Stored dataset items
────────────────

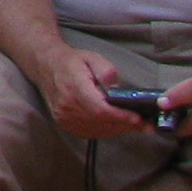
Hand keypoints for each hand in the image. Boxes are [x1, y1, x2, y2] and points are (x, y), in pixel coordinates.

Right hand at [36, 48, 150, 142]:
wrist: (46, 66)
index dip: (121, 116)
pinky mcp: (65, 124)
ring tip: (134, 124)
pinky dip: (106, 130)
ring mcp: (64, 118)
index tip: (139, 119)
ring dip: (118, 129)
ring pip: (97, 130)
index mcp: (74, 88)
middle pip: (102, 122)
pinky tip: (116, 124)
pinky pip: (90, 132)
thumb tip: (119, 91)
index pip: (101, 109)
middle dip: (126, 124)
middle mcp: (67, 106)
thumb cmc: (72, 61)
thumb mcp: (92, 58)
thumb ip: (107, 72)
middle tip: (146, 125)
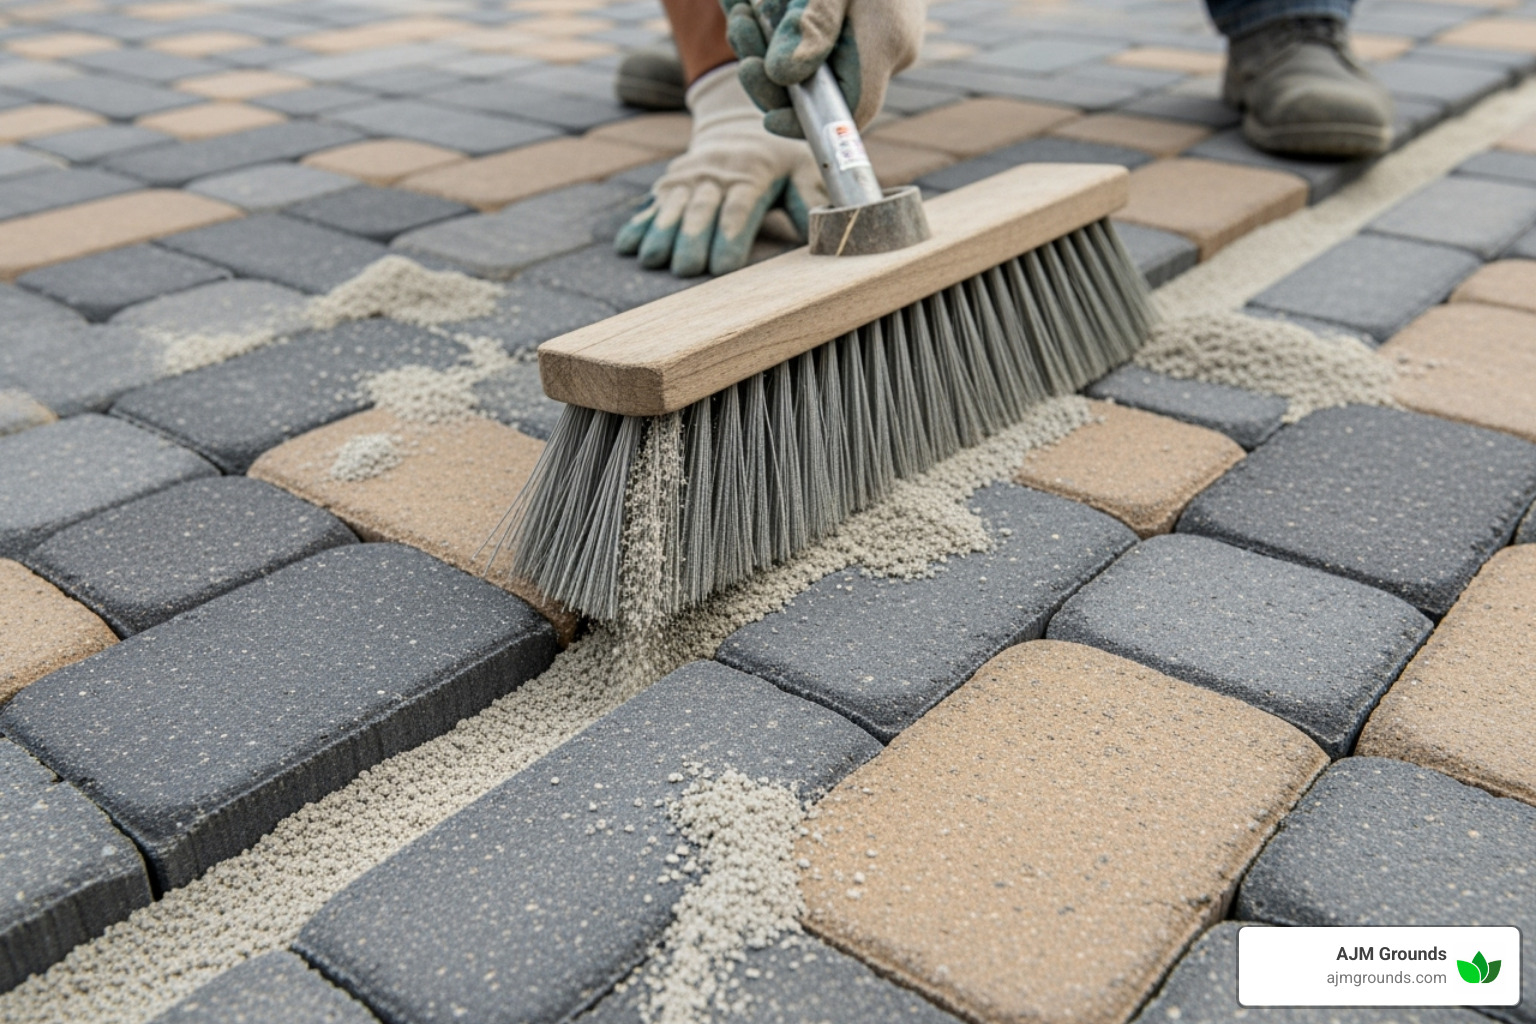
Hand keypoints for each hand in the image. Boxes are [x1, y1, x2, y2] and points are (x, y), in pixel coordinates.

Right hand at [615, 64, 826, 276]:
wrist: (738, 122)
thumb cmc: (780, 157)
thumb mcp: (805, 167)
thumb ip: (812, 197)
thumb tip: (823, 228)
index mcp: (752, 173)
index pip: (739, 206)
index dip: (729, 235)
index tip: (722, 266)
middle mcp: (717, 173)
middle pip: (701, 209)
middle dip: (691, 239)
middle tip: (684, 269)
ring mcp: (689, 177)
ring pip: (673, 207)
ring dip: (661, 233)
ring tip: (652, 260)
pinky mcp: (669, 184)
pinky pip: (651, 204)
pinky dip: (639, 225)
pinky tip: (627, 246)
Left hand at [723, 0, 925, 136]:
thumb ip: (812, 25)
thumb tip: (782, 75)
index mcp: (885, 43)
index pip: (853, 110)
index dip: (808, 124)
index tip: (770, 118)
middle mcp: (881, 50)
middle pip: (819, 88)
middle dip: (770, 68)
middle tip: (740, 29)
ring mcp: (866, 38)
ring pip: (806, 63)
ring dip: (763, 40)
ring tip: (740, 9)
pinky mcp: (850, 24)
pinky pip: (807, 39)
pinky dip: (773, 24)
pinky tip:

────────────────

# [Assignment]
An exact copy of the records is required. Pictures do not belong in it.

# [Task answer]
Hand keypoints for each hand in the image. Boxes are [x1, y1, x2, y2] and points are (x, y), in pixel coordinates.

Right hand at [36, 48, 150, 142]:
wrist: (46, 66)
index dip: (121, 116)
pinky mcp: (65, 124)
ring tip: (134, 124)
pinky dip: (106, 130)
ring mcp: (64, 118)
index tip: (139, 119)
ring dip: (118, 129)
ring pip: (97, 130)
index mcp: (74, 88)
middle pip: (102, 122)
pinky tip: (116, 124)
pinky pip: (90, 132)
thumb tip: (119, 91)
index pip: (101, 109)
middle dip: (126, 124)
middle mcp: (67, 106)
thumb cmc: (72, 61)
thumb mcp: (92, 58)
thumb ip: (107, 72)
middle tip: (146, 125)
Hand keypoints for each hand in the image. Boxes are [x1, y1, x2, y2] and points are (x, y), in pixel coordinates.

Right hand at [615, 64, 826, 276]:
wrist: (738, 122)
thumb cmc: (780, 157)
thumb mcp: (805, 167)
thumb ip: (812, 197)
thumb tip: (823, 228)
index mcp: (752, 173)
index pip: (739, 206)
index dip: (729, 235)
index tip: (722, 266)
middle mcp: (717, 173)
middle pip: (701, 209)
middle dip: (691, 239)
middle tip: (684, 269)
ring mcp: (689, 177)
ring pip: (673, 207)
ring dip: (661, 233)
ring tip: (652, 260)
pinky mcp: (669, 184)
pinky pip: (651, 204)
pinky dip: (639, 225)
pinky tip: (627, 246)
Left hand at [723, 0, 925, 136]:
thumb ip: (812, 25)
thumb tip: (782, 75)
index mcp: (885, 43)
index pip: (853, 110)
index dip: (808, 124)
index tip: (770, 118)
middle mcp: (881, 50)
middle pip: (819, 88)
middle dip: (770, 68)
middle tip: (740, 29)
ring mcp: (866, 38)
ring pip: (806, 63)
ring dip: (763, 40)
ring tip: (740, 9)
pinky mcp: (850, 24)
pinky pip: (807, 39)
pinky dip: (773, 24)
pinky tip:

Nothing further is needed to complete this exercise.